Wednesday, November 23, 2011

Journal 19

To decide the importance of nature and spirituality in life and death, I guess that it really depends on the nature of life and death. I love to muse over both, but rarely look at the two together, preferring to see them as opposites. Nature and spirituality have a big effect on me, so I suppose they would have a big effect on my views of life and death as well.

I see life as this wonderful chance to do and feel everything that makes a spirit what it is (at least at the current moment, using the best of my eloquence to try describing it). I see death then, as the horrible ending to all of it. There was one night a few months ago that I got the unshakable feeling that I would not wake up in the morning, probably the product of my sister's incessant clinging and worrying about me. Anyway, I can not even begin to describe my emotional state, as I was completely convinced that I was going to die. Maybe that sounds silly, or insane, but I believed it without any doubt.

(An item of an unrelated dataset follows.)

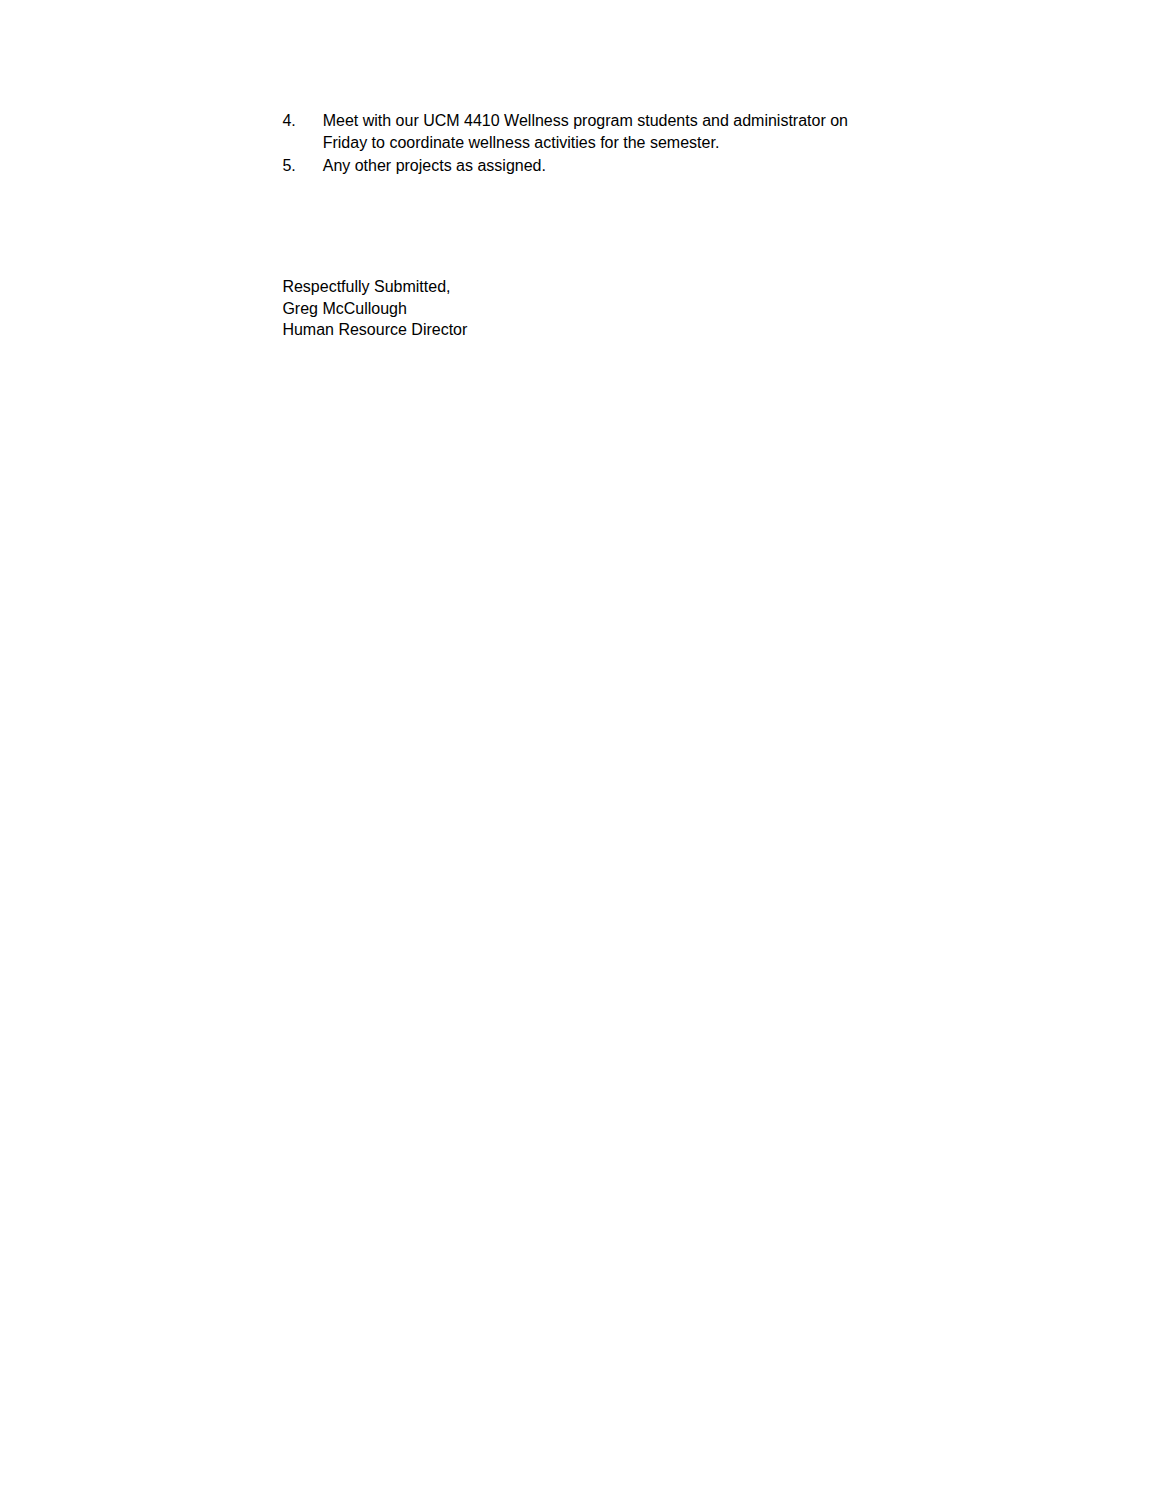4. Meet with our UCM 4410 Wellness program students and administrator on Friday to coordinate wellness activities for the semester.
5. Any other projects as assigned.
Respectfully Submitted,
Greg McCullough
Human Resource Director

Returning to the original topic, I think that nature and spirituality are the things that make a soul shake off all the unimportant things of the world and feel that it is one being, complete and individual. I also think that because of this they are part of what makes the thought of death so frightening. I begin wondering if my soul would even exist after death, and that frightens me even worse than anything in life. I know that I am one being, complete and individual, and I want to exist.

I think that nature and spirituality should play a big part in life and death, because they are what make life worth the time. When I think of spirituality, I do not just think of belief of a God. I think of all of the emotions a person is capable of feeling, and without emotion what is the point of doing anything?